Miami – South Beach – Patrulha – 07:45

Ao acordar, na fila do banco, esperando o café ficar pronto, entregando um grande trabalho ou apagando os rastros dos seus próprios pés na areia fina e úmida da praia, todos nós, há todo momento, criamos certas expectativas. Algumas são malucas, quase fantasiosas, sobre as maravilhas que nos aguardam nos próximos capítulos e outras tantas mais contidas. Criamos expectativas sobre os espaços que descobriremos, sobre as pessoas a quem conheceremos, sobre as pessoas que nos tornaremos e sobre onde ou o quão longe chegaremos.

A meio caminho surgem muitas mãos. Braços que te puxam para outros cantos, braços que te empurram para armadilhas. Dedos aos quais você desesperadamente quer se segurar, mas que lhe soltarão quando você menos esperar, mas também novos dedos, talvez estranhos, despretensiosos, e incrivelmente firmes.

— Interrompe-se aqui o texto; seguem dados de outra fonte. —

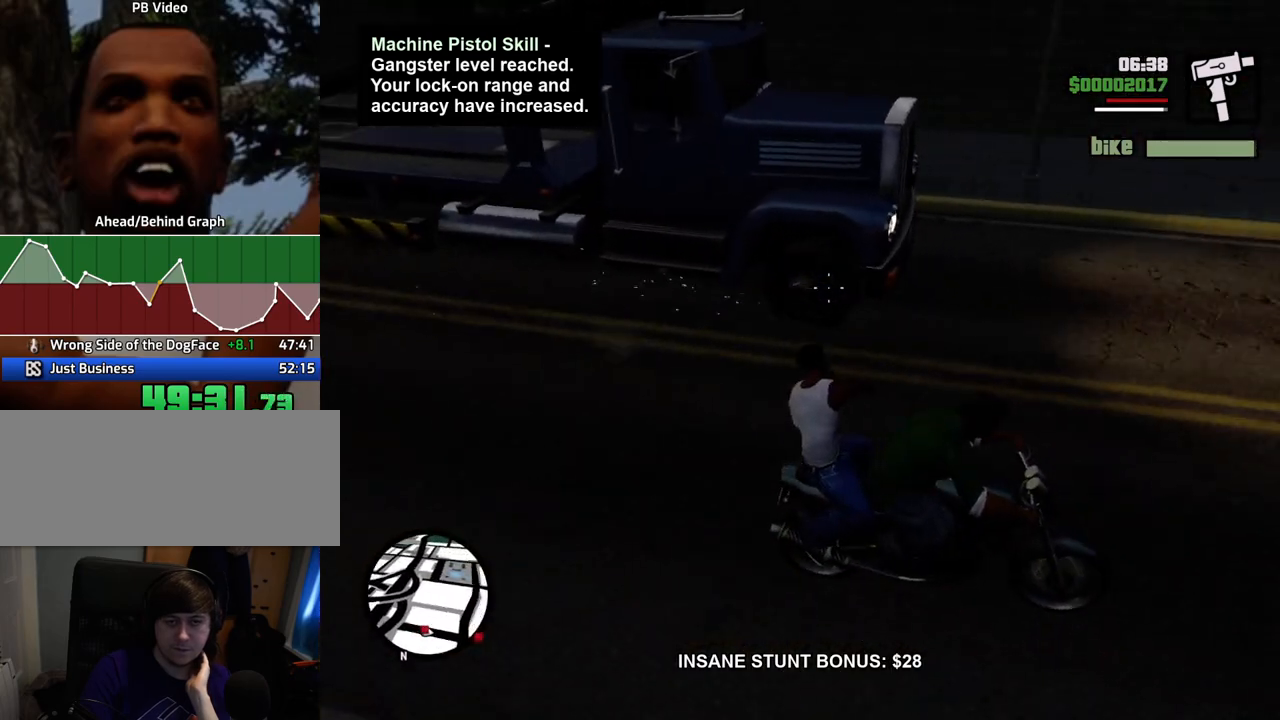
{"keys": [], "mouse": ["left"], "events": []}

E assim, tortos, decididos e quase sempre acompanhados, começamos a driblar nossas próprias expectativas, construindo novas, deixando-nos enfeitiçar por outras melhores, ou mais possíveis, ou mais bonitas, ou mais razoáveis. Mas quem é que dribla a quem?

Hoje, mais do que nunca em minha vida, tudo parece estar em meu controle. Meu relacionamento com Lauren, minha profissão, minhas amizades, minha saúde, minhas contas, obrigações e laços. E é no minuto em que me acredito como mestre da minha própria vida, que me vejo enganada por... Mim? E uma nova expectativa surge. Uma que não planejei. Uma que não gostaria de ter. Uma pela qual não pedi.

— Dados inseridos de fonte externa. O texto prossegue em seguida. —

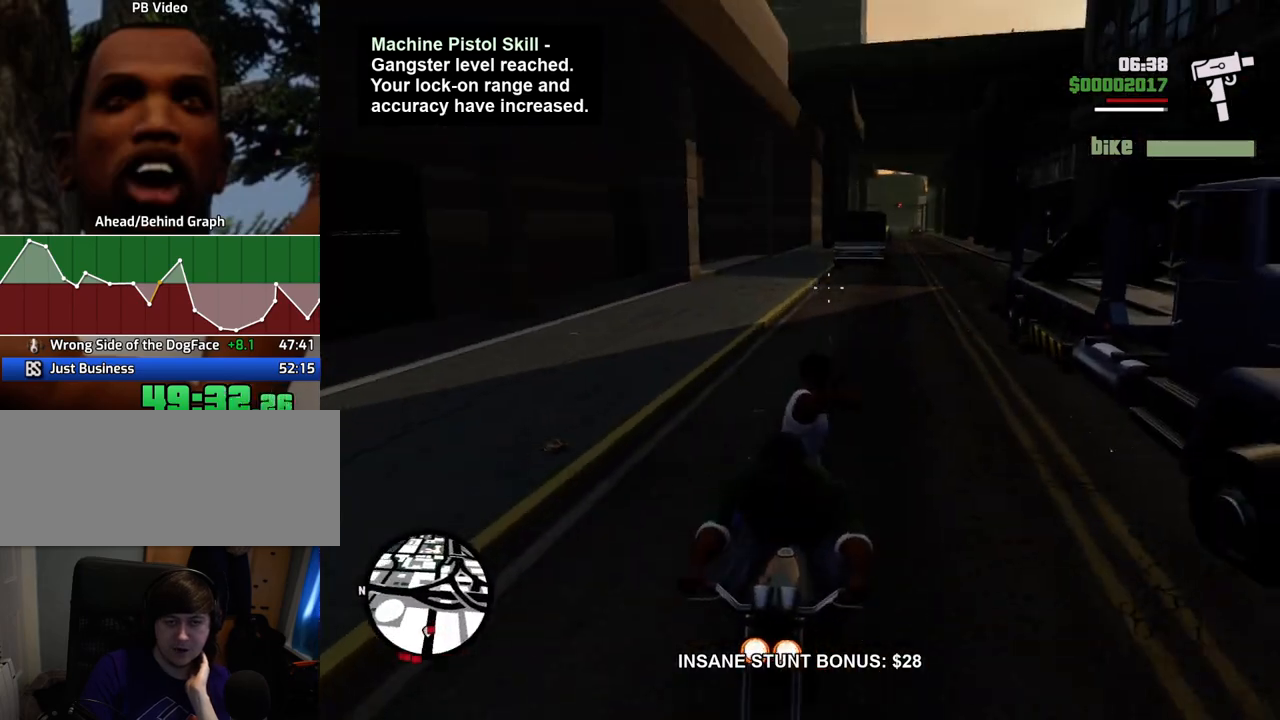
{"keys": [], "mouse": ["left"], "events": []}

Eu deveria sufocá-la, incendiá-la ou afogá-la. Eu deveria retirá-la de dentro do meu corpo e matá-la. Mas quem é que dribla a quem? Quem é que está no verdadeiro controle? Não eu, ao que tudo indica.

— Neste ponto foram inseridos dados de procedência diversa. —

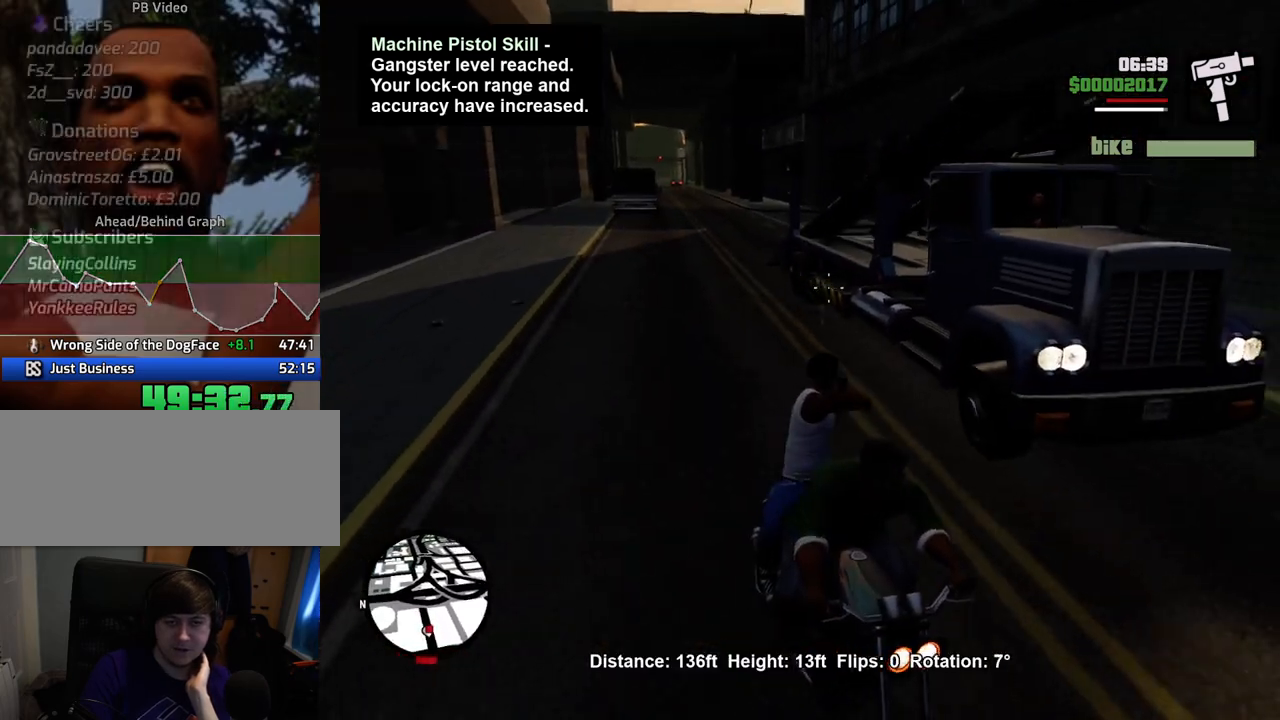
{"keys": [], "mouse": ["left"], "events": []}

Em meu primeiro dia de treinamento na Guarda um dos instrutores que palestrava, disse: Há sempre alguém para ser salvo. É curioso que em todos esses anos eu não tenha pensado nisso, mas que justamente hoje essa frase tenha me atormentado ao despertar, pois sim, há sempre alguém para ser salvo e minha tola expectativa já escolheu, sem qualquer direito, o alvo de meu desejo.

– Você parece diferente hoje.

– Diferente, eu? Como? – Caminhávamos devagar pela areia. As nuvens escuras e carregadas acima de nossas cabeças certamente espantaram os banhistas e turistas das praias.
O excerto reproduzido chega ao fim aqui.